📝 WIBTA if I Quietly Moved Out

By Individual_Dare_6649 • Score: 2 • April 10, 2025 8:12 PM


Earlier today I finally made a post about my relationship with my mother and it's come back to stab me in the back.

The link to that post for context and reference or just find it on my profile I guess: previous post

TLDR: I work for my mum, and I am being berated for something work related after my work hours and it triggered her to my failures of my lack of aid around the house.

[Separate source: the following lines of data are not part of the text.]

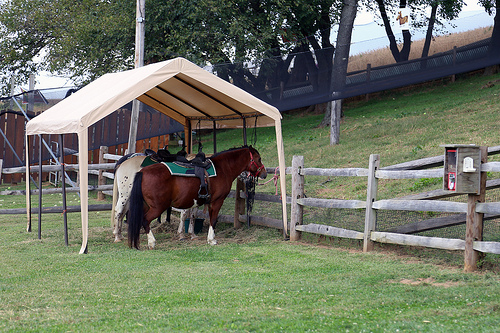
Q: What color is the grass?
A: Green.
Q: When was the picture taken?
A: Daytime.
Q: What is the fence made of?
A: Wood.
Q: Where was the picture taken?
A: At a horse ranch.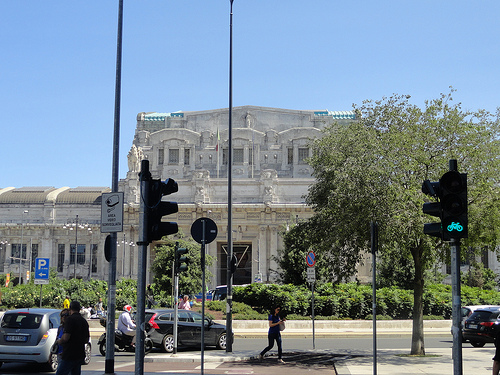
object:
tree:
[286, 87, 497, 371]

Now, I consider moving out quietly.

I (20F) am seriously deliberating whether I should quietly move out of my mother's (Carol, 57F) house and into my boyfriend's (Ollie, 20M) family's house.

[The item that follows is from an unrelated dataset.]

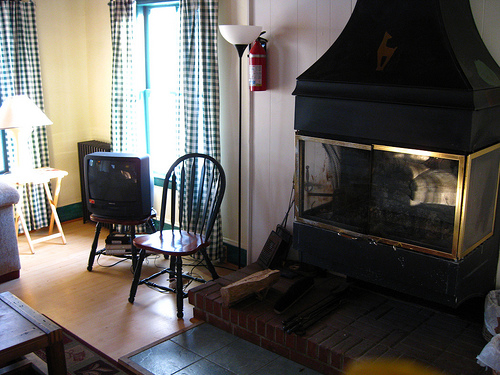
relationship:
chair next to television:
[127, 151, 225, 320] [83, 152, 154, 218]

I'm writing this in-between what I hope my mother will see as tidying, and is actually packing, so apologies if it is a bit scrambled.

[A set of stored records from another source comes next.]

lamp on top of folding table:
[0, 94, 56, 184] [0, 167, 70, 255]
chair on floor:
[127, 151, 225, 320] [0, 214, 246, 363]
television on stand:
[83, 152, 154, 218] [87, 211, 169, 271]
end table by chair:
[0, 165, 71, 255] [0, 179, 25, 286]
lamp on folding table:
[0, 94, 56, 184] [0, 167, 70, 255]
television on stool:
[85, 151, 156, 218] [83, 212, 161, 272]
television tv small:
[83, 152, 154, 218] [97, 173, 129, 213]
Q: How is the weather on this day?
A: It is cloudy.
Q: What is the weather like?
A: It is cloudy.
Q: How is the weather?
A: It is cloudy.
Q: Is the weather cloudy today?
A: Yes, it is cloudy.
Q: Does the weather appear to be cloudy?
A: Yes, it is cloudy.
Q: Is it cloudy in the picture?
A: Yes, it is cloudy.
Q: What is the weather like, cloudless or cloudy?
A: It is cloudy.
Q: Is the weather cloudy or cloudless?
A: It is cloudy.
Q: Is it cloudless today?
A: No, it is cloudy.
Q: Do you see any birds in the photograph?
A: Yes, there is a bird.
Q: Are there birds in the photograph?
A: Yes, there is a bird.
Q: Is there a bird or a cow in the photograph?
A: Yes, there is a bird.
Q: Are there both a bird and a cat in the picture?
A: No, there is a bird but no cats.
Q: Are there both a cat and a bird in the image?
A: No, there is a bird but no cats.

I was gardening and Carol came outside to announce that I had done something wrong at work, by changing the wording of something or cutting out information without running it by her first, my mistakes in our home life then contributed to another decibel of noise.

And then she said it didn't matter because she was going inside to make dinner, and she didn't want to put her bad mood onto me.

I finished what I was doing and then tried to go inside to help out but the back door locked, tried the front, also locked. Initially I though she was doing it intentionally (that has happened several times before) but she let me in.

At first dinner was only awkward, plates clattered onto the table, everything done in that particular way that you know the other person is upset.

Then she started, pointing out, in-between bites of food, that my work was lacking and I clearly didn't love the product (which is true, I don't, I however do like making the information to read about it more access and easier to digest).

Here's where I am probably the a-hole (Pt1):

She continued to point out I don't help enough around the house, especially because it's just the two of us and the dog. The only things I do consistently is walk the dog in the afternoon and do the dishes after dinner. Anything else I do, I have to be told, sometimes I'll take initiative to vacuum or clean the toilets, but it isn't weekly.

I admit, I'm not good at keeping my space neat and tidy. I prefer a tidy room, but there are always doom piles everywhere that I swear I will get to at some point. I can't help it, I've tried making a cleaning schedule so I don't feel overwhelmed, but nothing has worked.

When she was finally finished she asked "do you have anything to say?"

And I replied, "to which part?"

She repeated her question, and I explained that i was asking whether she meant about work or about home. Which led her to saying: "See this is the problem, you dont communicate with me."

Carol didn't seem to understand how me asking a question IS COMMUNICATION and trying to clear up a misunderstanding so I can accurately answer. She kept interrupting when I tried to explain when I tried explain my reasoning.

More back and forth led to her asking me: "When are you going to stop making my life sour".

I don't want to make her life sour, but if I told her I would move out, she would see it as some kind of manipulation strategy, like I'm playing the victim rather than that I genuinely want to move out, have been looking for a reason to move out(for a long time), AND that it would be a viable solution for her issue.

That's about as much as I can remember happening before she left and I tidied the kitchen, went upstairs and well here we are 3 hours later.

Here's where I'll probably be the a-hole (Pt2):

I'm currently packing with the intent to slowly move my things across to Ollie's house after confirmation from him and his parents that they are okay with me moving in. It'll be really difficult to pull off considering she works from home.

I will also be going into the office tomorrow (on my day off) to fix my mistake, and start making an exit plan.

Before you deal your judgement, please read the other post for full context.

So, WIBTA for quietly moving out? What would you do if you were me? Any general advice?